Once the mortgage and deed paperwork are signed, single mother Natasha Cormier and her two daughters will move into their new home, a two-story dwelling on Georgia Street where they’ll be able to breathe.

The newly built home will be a welcome change from their current place, which has old carpet that caused allergies.

The New Orleans-inspired house is the first two-story home that Lafayette Habitat for Humanity has built in Acadiana. It was constructed over eight months with the help of 400 volunteers.

“I am at a loss for words,” Cormier said, wiping tears from her eyes. “I am so overwhelmed, excited and it’s such a blessing. Words just can’t explain how good I feel. I’m very thankful — blessed.”

Koriana Landry, Cormier’s 15-year-old daughter, said, “It’s beautiful. It’s way better than the house we live in now, and it’s just beautiful.”

The materials used to build the three-bedroom, two-bath home were either donated to or purchased by Habitat for Humanity. The project was sponsored by the Lafayette Consolidated Government Department of Community Development. The house is sold to the family at cost. And the money the family pays goes back to Habitat to help build a home for another family.

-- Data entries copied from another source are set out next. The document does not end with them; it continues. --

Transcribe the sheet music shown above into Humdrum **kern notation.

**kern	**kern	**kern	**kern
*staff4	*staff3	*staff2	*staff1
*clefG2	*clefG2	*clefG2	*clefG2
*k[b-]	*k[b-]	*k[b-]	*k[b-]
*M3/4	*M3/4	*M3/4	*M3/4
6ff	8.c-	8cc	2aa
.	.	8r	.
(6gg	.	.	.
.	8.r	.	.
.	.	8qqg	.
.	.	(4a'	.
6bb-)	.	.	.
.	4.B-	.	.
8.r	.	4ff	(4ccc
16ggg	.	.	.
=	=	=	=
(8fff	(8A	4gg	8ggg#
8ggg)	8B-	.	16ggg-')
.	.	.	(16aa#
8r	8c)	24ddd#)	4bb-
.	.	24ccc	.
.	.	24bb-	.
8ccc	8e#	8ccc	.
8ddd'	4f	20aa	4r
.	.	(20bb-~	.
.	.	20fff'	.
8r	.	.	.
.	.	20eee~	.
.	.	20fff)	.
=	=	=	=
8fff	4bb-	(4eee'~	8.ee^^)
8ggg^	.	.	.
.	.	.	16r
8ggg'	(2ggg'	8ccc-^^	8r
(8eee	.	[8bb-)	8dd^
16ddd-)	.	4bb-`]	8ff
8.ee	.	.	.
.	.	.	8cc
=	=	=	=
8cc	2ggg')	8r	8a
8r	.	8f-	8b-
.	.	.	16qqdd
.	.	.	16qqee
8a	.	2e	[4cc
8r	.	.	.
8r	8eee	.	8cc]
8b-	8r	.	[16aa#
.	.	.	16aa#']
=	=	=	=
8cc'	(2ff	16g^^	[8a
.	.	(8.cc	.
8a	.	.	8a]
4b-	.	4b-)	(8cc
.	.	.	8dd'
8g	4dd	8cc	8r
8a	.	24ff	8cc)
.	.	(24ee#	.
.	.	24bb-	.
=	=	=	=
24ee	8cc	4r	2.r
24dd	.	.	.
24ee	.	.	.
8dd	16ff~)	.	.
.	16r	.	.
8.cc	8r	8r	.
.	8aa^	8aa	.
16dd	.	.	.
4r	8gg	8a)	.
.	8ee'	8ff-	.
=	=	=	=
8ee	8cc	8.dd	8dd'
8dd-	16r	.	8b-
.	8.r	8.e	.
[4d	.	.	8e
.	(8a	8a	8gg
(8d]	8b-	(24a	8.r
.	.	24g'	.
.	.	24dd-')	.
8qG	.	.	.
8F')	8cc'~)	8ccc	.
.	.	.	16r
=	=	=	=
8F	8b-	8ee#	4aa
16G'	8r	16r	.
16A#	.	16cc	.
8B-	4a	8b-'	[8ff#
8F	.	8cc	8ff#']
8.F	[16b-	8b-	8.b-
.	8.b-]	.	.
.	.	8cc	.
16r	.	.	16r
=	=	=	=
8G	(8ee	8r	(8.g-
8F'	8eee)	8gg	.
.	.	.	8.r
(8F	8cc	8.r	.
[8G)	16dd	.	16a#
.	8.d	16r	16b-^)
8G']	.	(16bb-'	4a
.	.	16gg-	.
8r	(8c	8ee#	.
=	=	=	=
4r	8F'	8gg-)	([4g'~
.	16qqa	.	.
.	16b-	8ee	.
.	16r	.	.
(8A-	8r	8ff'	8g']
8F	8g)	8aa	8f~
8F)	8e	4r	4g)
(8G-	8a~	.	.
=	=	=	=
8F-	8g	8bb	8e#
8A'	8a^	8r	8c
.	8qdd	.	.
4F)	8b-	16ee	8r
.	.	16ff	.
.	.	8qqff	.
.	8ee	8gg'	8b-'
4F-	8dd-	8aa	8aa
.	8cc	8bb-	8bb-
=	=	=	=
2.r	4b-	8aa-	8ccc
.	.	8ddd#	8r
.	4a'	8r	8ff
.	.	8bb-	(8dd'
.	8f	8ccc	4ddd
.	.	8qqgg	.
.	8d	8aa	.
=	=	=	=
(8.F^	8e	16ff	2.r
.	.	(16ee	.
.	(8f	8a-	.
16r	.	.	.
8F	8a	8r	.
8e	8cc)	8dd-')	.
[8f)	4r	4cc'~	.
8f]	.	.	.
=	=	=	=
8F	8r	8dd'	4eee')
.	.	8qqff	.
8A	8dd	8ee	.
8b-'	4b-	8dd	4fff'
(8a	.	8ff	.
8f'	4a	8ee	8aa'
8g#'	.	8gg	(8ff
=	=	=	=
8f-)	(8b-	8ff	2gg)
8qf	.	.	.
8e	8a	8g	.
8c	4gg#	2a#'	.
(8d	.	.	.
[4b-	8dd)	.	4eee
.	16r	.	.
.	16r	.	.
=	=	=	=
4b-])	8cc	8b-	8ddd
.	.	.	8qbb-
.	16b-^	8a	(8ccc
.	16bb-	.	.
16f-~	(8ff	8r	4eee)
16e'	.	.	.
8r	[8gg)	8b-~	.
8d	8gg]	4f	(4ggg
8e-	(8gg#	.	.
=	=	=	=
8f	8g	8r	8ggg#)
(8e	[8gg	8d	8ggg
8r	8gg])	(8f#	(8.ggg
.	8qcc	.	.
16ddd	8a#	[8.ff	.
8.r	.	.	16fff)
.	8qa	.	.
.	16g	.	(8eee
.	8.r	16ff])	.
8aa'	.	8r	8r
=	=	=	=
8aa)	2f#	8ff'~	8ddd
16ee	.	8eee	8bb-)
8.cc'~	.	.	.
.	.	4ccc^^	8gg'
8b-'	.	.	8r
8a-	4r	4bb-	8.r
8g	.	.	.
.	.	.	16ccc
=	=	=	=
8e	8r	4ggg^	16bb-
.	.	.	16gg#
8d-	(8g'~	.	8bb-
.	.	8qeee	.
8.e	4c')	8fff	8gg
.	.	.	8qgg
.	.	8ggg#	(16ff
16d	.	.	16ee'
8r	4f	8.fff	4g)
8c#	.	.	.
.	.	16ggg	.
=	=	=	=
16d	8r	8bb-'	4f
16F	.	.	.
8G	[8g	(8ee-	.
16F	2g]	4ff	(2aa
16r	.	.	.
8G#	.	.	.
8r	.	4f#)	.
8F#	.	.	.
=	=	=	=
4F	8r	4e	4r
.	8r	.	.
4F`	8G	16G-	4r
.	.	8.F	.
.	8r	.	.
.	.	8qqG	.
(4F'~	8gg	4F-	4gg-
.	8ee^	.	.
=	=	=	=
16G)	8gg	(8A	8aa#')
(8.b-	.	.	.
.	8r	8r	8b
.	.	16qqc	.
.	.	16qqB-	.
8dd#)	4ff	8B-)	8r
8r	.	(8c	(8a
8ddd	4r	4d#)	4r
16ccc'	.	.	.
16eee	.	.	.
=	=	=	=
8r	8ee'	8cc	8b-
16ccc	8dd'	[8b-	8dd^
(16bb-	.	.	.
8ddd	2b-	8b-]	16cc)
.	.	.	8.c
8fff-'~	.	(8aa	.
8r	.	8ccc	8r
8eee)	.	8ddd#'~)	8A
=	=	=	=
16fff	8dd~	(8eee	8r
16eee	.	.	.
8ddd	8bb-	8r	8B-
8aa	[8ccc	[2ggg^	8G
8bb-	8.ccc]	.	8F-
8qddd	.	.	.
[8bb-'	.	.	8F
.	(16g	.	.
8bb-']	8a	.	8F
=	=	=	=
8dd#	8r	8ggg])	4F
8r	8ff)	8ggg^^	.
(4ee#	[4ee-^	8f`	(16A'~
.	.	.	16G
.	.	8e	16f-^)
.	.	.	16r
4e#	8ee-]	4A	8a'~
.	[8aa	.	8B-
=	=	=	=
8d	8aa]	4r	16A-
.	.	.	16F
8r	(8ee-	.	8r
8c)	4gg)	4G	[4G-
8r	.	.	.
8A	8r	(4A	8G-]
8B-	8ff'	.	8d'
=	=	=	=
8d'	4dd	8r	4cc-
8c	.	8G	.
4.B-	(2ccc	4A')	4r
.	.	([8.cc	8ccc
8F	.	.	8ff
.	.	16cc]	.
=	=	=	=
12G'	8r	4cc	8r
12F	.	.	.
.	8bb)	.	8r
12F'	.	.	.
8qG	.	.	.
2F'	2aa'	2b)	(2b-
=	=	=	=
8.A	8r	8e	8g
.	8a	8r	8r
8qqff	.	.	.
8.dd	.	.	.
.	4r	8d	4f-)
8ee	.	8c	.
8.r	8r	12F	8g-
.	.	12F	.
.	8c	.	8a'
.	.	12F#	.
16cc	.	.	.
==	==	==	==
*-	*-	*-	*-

The Cormier home was designed by five graduate architecture students at the University of Louisiana at Lafayette in the fall 2013 semester. The young architects were inspired by the New Orleans camelback homes, their architecture professor, Geoff Gjertson, said.

Habitat Executive Director Melinda Taylor said the home’s design fits the shape of the narrow lot on which it was built.

Ten thousand volunteer hours were put into the house, mostly by students from colleges and universities in the Northeast: Syracuse University, Columbia University and Ohio State University among them. The universities together also donated about $20,000 to fund construction.

“We build the houses and design the houses to reflect the existing culture and style of the neighborhood, so you won’t get a very modern home in a neighborhood that’s very traditional,” said Samantha Stevens, community coordinator for Habitat.

Habitat is currently building three homes in Lafayette, with 12 more planned. Cormier’s new home is No. 12 in the McComb-Veazey neighborhood.

Stevens said the goal in the next five years is to build 25 new homes in Lafayette.